Но мне и думать об этом страшно, тем более в таком виде, будто мне все это нравиться. А оно меня тянет, и ничего я с этим поделать не могу, но всякий раз как мысленно за розгу берусь, так сразу же руку обжигает что-то, и ничего не остается, даже за самый обыкновенный край стола и то ухватиться нельзя. Все тело припекает, и я пячусь назад, в угол забиваюсь, а кругом тысячи и тысячи палачей с моими лицами. Замахиваются и хлещут, больно вроде бы, а с другой стороны есть в этом какой-то смысл и даже польза, словно больной зуб с корнем вырывают.
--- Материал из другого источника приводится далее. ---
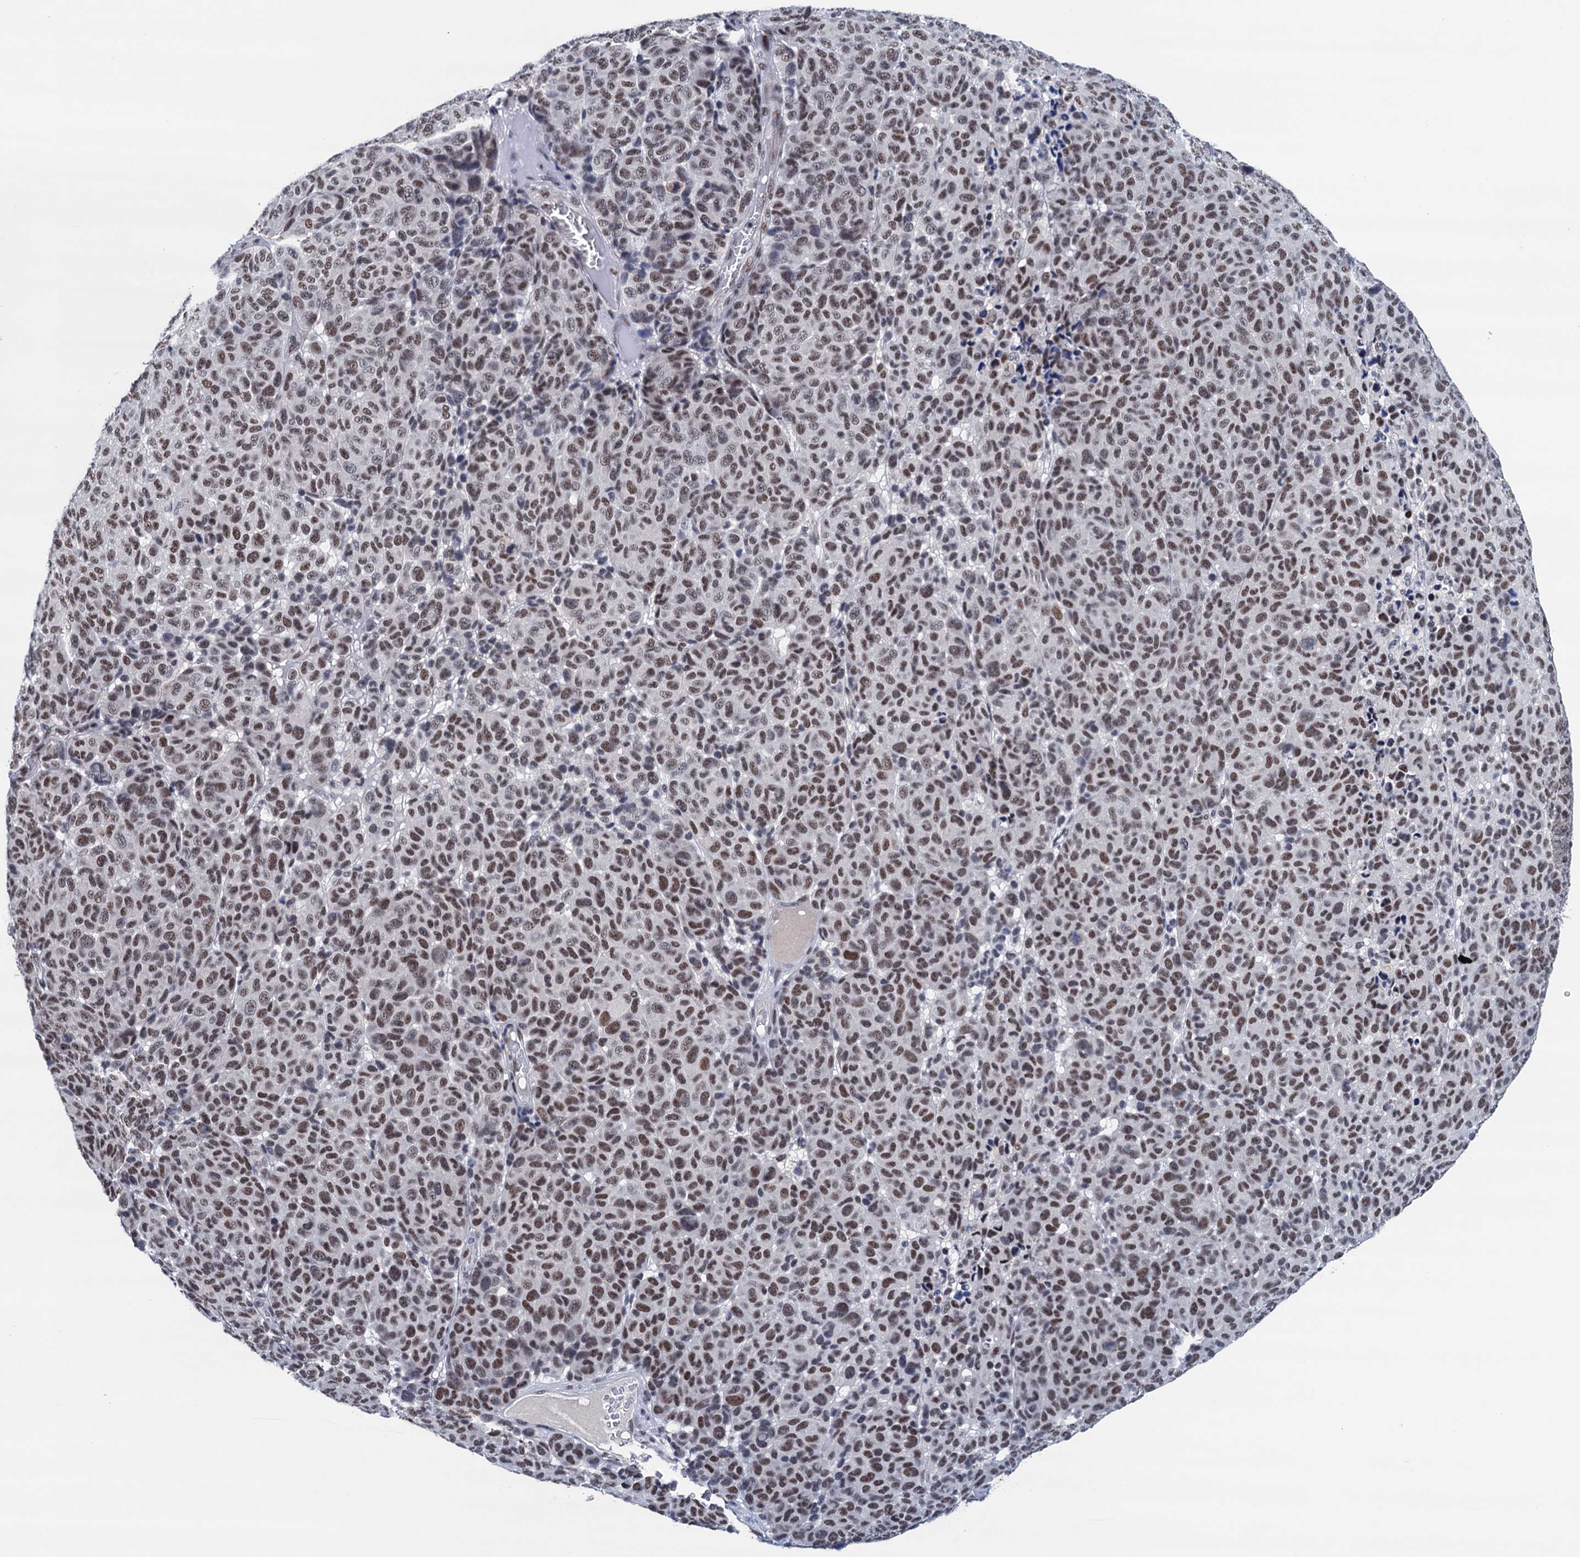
{"staining": {"intensity": "moderate", "quantity": ">75%", "location": "nuclear"}, "tissue": "melanoma", "cell_type": "Tumor cells", "image_type": "cancer", "snomed": [{"axis": "morphology", "description": "Malignant melanoma, NOS"}, {"axis": "topography", "description": "Skin"}], "caption": "The micrograph displays staining of malignant melanoma, revealing moderate nuclear protein staining (brown color) within tumor cells.", "gene": "FNBP4", "patient": {"sex": "male", "age": 49}}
Будто бы копошится врач своими инструментами у тебя во рту, скребет по костям, а потом хлоп и дергает резко. Секундная эйфория и какое-то изощренное удовольствие испытываешь, а потом чувствуешь, как по языку горячая кровь растекается, и так хорошо вдруг становится, хоть и резь такая, что с ума сойти можно.
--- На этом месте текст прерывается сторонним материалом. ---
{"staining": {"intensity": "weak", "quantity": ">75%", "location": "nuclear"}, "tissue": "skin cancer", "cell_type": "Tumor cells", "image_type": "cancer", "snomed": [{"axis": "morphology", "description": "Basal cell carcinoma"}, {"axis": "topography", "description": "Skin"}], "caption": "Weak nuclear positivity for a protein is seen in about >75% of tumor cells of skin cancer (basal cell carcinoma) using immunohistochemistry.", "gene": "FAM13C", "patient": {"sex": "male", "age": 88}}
Так истязал я самого себя, хоть и думал, что этим другим плохо делаю. А Дашенька ничего не замечала, после отъезда Александра Михайловича, наши отношения изменились, и она казалось, души во мне не чаяла. Я совсем перестал нападать на неё, и если бы только мог, то во всем этом видел бы лишь пользу. Но я видел и вред. Порой мне казалось, что счастье, овладевшее моей подругой полностью, изнежит её, а зная эту натуру, я не мог не предвидеть, что это её в последующем и развратит. Но я молчал, потому как не хотел, чтобы жертва моего соседа была напрасной. Дашенька наверняка догадывалась почему он уехал, и вспыхни моя подозрительность вновь, оголись всей отвратительностью своей, и все было бы разрушено. Я не мог ничего изменить, и болтался как акробат на канате, не смея шагнуть ни взад, ни вперед, зная, что за этим последует неминуемое падение. И если бы я не “вырывал себе зубы” всякий раз как меня посещали гнусного содержания мысли, то мне уж никак не удалось бы всего этого перенести.
С другой стороны, меня очень поддерживала Полина. С того самого дня как мы помирились, я практически каждый день наведывался к матери и часами болтал со своей сестрой о всяких незначительных предметах. Наблюдая за нашей дружбой, смягчился и Семен Александрович, который теперь видел во мне вполне сносного человека. Мы бывало даже говорили с ним о чем-нибудь, но лишь приличия ради, хотя прежней вражды меж нами уже и не было. Всякий раз как я развивал какую-нибудь мысль во всех подробностях, он как-то напрягался, словно силясь меня понять, и видя, что это невозможно, сразу же начинал об чем-то другом рассказывать, чтобы не захохотать и не обозвать меня дураком. Так меж нами и повелось, он дурак, и я дурак, но и то хорошо, что мы хоть это друг в друге признавали.
Куда бы я не взглянул, всюду меня ожидало нечто хорошее и приятное взгляду, да вот только во мне самом этой гармонии не было. Как и тогда в притоне, я ожидал, что должно произойти что-то, нечто все с ног на голову переворачивающее.